Check packages/sage-common/pyproject.toml. If nvidia-ml-py is not listed, add it to dependencies.
Handle ImportError gracefully (mock if not available or if running on CPU).
Key Methods:
__init__(self): Initialize NVML.
get_system_status(self) -> List[Dict]: Return status of all GPUs (index, name, memory_total, memory_used, memory_free, utilization).
check_resource_availability(self, required_memory_gb: float, count: int = 1) -> List[int]: Return list of GPU indices that satisfy the requirement.
allocate_resources(self, required_memory_gb: float, count: int = 1) -> List[int]: Reserve resources (internal accounting).
release_resources(self, gpu_ids: List[int], memory_gb: float): Release resources.
estimate_model_memory(self, model_name: str, tensor_parallel_size: int = 1) -> float: Implement a heuristic to estimate memory usage (e.g., 2GB per 1B params + overhead).
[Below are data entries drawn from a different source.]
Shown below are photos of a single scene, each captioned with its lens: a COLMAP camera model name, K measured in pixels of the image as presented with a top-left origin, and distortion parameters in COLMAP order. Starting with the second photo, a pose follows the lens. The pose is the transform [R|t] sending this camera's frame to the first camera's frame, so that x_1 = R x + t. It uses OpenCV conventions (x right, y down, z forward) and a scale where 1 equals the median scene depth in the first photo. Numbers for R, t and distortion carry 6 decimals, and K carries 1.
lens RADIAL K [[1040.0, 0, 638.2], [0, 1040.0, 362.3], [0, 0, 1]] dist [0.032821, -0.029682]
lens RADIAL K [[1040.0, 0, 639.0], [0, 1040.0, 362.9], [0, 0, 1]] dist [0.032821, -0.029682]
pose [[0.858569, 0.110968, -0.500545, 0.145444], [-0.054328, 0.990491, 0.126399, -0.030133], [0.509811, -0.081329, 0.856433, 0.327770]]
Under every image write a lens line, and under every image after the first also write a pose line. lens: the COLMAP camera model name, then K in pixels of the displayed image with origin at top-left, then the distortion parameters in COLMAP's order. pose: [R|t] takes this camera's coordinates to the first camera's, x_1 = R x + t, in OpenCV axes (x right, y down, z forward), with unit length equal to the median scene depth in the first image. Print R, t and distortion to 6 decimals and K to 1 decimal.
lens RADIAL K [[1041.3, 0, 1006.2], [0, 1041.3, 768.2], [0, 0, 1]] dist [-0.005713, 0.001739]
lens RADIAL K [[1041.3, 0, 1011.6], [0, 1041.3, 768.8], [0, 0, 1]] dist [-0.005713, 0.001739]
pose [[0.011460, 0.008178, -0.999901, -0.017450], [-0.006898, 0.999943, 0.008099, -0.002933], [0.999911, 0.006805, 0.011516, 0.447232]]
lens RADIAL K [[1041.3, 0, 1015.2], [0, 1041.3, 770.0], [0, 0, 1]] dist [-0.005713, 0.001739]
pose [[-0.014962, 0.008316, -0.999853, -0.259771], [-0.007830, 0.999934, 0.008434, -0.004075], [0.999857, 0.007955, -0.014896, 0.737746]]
You can use a simple lookup or formula for now.
Error Handling: Ensure robust error handling for NVML calls.

Task 2: Engine Lifecycle Manager (Phase 2)¶

Assignee: Copilot B

Goal: Implement EngineLifecycleManager to spawn and stop vLLM processes.

File: packages/sage-llm-core/src/sage/llm/control_plane/engine_lifecycle.py

Instructions:

Create the file engine_lifecycle.py.
Implement the EngineLifecycleManager class.
Dependencies: subprocess, psutil (for process management), sage.common.config.ports.SagePorts.
Key Methods:
spawn_engine(self, model_id: str, gpu_ids: List[int], port: int, extra_args: List[str] = None) -> str:
- Launch vllm.entrypoints.openai.api_server as a subprocess.
- Set CUDA_VISIBLE_DEVICES env var based on gpu_ids.
- Return a unique engine_id.
stop_engine(self, engine_id: str) -> bool:
- Send SIGTERM, wait, then SIGKILL if needed.
get_engine_status(self, engine_id: str) -> Dict: Return status (RUNNING, STOPPED, FAILED), PID, port, model.
list_engines(self) -> List[Dict]: List all managed engines.
Port Management: You might need a simple helper to find available ports if port is not provided, or rely on the caller.
Logging: Log all spawn/stop events.

Task 3: Control Plane Integration & API (Phase 2/3)¶

Assignee: Copilot C

Goal: Integrate managers into ControlPlaneManager and expose Management API.

Files:

packages/sage-llm-core/src/sage/llm/control_plane/manager.py
packages/sage-llm-core/src/sage/llm/unified_api_server.py

Instructions:

Update ControlPlaneManager:
Import GPUResourceManager and EngineLifecycleManager (assume they exist from Task 1 & 2).
Initialize them in __init__.
Add method request_engine_startup(self, model_id: str, ...):
- Calculate required memory.
- Call gpu_manager.allocate_resources.
- If successful, call lifecycle_manager.spawn_engine.
- Register the new instance using self.register_instance.
Add method request_engine_shutdown(self, engine_id: str):
- Call lifecycle_manager.stop_engine.
- Call gpu_manager.release_resources.
- Unregister instance.
Add method get_cluster_status(self): Return GPU status and Engine list.
Update UnifiedAPIServer:
Add new FastAPI routes for management:
- POST /v1/management/engines: Trigger startup.
- DELETE /v1/management/engines/{engine_id}: Trigger shutdown.
- GET /v1/management/status: Get cluster status.
Connect these routes to the ControlPlaneManager methods.

Task 4: CLI Commands (Phase 3)¶

Assignee: Copilot D

Goal: Add CLI commands to manage engines.

File: packages/sage-cli/src/sage/cli/commands/apps/llm.py (or new file llm_engine.py imported there)

Instructions:

Extend the sage llm command group.
New Subcommands:
sage llm engine list: Call GET /v1/management/status and display table.
sage llm engine start <model_id>: Call POST /v1/management/engines.
sage llm engine stop <engine_id>: Call DELETE /v1/management/engines/{engine_id}.
sage llm gpu: Call GET /v1/management/status and display GPU info.
Implementation Details:
Use httpx or requests to talk to the local UnifiedAPIServer (default port 8000 or from config).
Use rich for pretty printing tables (Engine status, GPU usage).
Handle connection errors (e.g., if sage llm serve is not running).